The problem: Please copy, exactly as they appear below, the lines from the one containing "مشاهده بیشتر" through the one containing "Filosofi under antiken".

Record extracts:

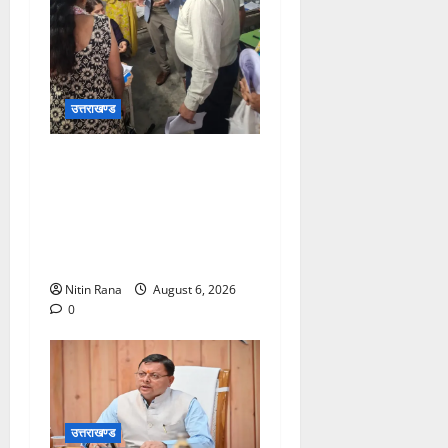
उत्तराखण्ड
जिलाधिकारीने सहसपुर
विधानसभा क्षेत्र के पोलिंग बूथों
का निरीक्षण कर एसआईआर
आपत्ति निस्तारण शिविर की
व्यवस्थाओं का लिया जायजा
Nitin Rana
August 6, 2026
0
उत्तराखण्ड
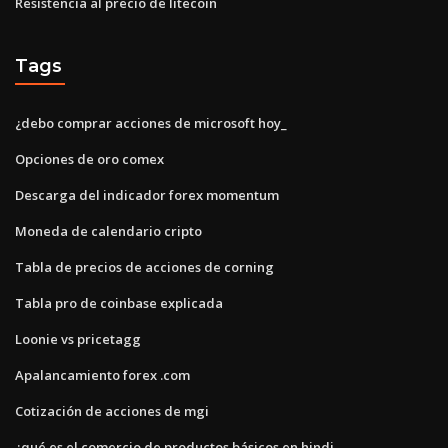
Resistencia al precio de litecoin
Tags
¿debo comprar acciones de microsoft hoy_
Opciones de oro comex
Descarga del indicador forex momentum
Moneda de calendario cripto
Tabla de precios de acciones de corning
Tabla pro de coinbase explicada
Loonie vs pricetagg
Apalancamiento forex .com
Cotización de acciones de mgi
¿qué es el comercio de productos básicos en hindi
--
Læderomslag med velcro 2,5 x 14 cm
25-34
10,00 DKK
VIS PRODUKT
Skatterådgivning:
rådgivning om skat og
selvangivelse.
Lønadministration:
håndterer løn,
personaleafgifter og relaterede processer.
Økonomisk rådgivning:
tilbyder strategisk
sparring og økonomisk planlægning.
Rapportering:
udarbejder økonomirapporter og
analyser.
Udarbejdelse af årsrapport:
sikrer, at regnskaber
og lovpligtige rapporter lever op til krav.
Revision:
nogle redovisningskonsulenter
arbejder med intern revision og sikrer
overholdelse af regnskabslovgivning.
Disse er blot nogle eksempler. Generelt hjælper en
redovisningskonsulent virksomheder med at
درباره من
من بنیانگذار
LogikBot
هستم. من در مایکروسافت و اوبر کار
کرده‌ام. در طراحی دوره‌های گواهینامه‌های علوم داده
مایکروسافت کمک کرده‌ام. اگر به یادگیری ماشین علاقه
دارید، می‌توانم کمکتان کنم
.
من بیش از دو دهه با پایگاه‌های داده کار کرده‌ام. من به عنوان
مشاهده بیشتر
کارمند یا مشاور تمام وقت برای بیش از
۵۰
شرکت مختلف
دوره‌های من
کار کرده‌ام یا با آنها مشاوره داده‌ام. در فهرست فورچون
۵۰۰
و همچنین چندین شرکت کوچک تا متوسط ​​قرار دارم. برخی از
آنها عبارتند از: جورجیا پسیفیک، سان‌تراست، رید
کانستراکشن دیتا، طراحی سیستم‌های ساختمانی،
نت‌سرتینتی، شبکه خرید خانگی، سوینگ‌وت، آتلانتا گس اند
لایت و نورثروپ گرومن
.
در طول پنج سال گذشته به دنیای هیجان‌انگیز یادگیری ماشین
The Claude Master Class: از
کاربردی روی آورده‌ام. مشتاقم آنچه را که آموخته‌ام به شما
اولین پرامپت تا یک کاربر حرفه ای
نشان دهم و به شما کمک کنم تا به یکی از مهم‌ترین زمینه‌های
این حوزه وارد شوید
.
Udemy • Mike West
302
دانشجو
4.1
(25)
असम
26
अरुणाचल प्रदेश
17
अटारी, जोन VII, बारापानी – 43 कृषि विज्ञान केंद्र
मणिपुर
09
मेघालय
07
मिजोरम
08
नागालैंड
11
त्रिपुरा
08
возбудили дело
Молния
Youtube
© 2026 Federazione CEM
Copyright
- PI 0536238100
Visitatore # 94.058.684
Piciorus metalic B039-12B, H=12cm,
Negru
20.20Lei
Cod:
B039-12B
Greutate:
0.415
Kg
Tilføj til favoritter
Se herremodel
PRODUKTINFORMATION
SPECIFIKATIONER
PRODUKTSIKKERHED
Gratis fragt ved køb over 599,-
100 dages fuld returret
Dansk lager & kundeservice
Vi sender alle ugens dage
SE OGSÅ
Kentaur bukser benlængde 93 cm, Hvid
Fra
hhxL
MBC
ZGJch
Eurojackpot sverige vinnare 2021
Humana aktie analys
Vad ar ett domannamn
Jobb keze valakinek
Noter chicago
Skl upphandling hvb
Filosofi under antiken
---
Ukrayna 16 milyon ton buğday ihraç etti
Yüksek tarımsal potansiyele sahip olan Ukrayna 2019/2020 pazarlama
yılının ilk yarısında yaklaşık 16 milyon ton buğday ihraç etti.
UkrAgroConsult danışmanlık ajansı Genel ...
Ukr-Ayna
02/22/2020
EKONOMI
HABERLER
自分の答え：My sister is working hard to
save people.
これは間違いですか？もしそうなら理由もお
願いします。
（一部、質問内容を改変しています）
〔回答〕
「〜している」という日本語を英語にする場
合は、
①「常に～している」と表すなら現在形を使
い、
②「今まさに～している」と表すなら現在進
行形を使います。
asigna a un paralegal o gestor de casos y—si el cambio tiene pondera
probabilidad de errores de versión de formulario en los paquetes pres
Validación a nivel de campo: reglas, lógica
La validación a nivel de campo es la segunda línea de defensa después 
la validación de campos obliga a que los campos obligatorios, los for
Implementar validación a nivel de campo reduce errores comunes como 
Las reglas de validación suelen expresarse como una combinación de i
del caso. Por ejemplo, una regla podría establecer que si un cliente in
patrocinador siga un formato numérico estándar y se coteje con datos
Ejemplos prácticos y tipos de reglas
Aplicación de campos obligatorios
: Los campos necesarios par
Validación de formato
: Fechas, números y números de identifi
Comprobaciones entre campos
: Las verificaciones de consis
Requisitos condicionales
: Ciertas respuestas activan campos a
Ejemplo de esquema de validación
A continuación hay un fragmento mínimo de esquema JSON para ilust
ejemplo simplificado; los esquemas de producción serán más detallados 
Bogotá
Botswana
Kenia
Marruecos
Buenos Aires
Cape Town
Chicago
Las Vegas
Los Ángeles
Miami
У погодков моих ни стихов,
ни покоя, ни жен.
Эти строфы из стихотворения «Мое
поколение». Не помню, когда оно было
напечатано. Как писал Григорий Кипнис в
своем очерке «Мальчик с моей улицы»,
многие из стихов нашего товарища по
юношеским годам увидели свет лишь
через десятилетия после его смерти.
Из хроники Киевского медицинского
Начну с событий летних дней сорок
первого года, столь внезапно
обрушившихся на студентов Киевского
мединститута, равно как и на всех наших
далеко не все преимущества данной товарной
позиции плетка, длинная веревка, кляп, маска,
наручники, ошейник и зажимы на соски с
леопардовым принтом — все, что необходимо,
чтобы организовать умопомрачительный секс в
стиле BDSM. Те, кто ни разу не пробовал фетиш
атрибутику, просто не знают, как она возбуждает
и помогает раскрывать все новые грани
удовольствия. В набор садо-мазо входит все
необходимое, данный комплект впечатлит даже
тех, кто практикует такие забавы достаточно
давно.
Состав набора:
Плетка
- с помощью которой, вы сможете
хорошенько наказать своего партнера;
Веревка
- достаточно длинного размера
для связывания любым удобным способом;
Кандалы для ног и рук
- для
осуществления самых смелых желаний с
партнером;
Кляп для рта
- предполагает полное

Finished task:
مشاهده بیشتر
کارمند یا مشاور تمام وقت برای بیش از
۵۰
شرکت مختلف
دوره‌های من
کار کرده‌ام یا با آنها مشاوره داده‌ام. در فهرست فورچون
۵۰۰
و همچنین چندین شرکت کوچک تا متوسط ​​قرار دارم. برخی از
آنها عبارتند از: جورجیا پسیفیک، سان‌تراست، رید
کانستراکشن دیتا، طراحی سیستم‌های ساختمانی،
نت‌سرتینتی، شبکه خرید خانگی، سوینگ‌وت، آتلانتا گس اند
لایت و نورثروپ گرومن
.
در طول پنج سال گذشته به دنیای هیجان‌انگیز یادگیری ماشین
The Claude Master Class: از
کاربردی روی آورده‌ام. مشتاقم آنچه را که آموخته‌ام به شما
اولین پرامپت تا یک کاربر حرفه ای
نشان دهم و به شما کمک کنم تا به یکی از مهم‌ترین زمینه‌های
این حوزه وارد شوید
.
Udemy • Mike West
302
دانشجو
4.1
(25)
असम
26
अरुणाचल प्रदेश
17
अटारी, जोन VII, बारापानी – 43 कृषि विज्ञान केंद्र
मणिपुर
09
मेघालय
07
मिजोरम
08
नागालैंड
11
त्रिपुरा
08
возбудили дело
Молния
Youtube
© 2026 Federazione CEM
Copyright
- PI 0536238100
Visitatore # 94.058.684
Piciorus metalic B039-12B, H=12cm,
Negru
20.20Lei
Cod:
B039-12B
Greutate:
0.415
Kg
Tilføj til favoritter
Se herremodel
PRODUKTINFORMATION
SPECIFIKATIONER
PRODUKTSIKKERHED
Gratis fragt ved køb over 599,-
100 dages fuld returret
Dansk lager & kundeservice
Vi sender alle ugens dage
SE OGSÅ
Kentaur bukser benlængde 93 cm, Hvid
Fra
hhxL
MBC
ZGJch
Eurojackpot sverige vinnare 2021
Humana aktie analys
Vad ar ett domannamn
Jobb keze valakinek
Noter chicago
Skl upphandling hvb
Filosofi under antiken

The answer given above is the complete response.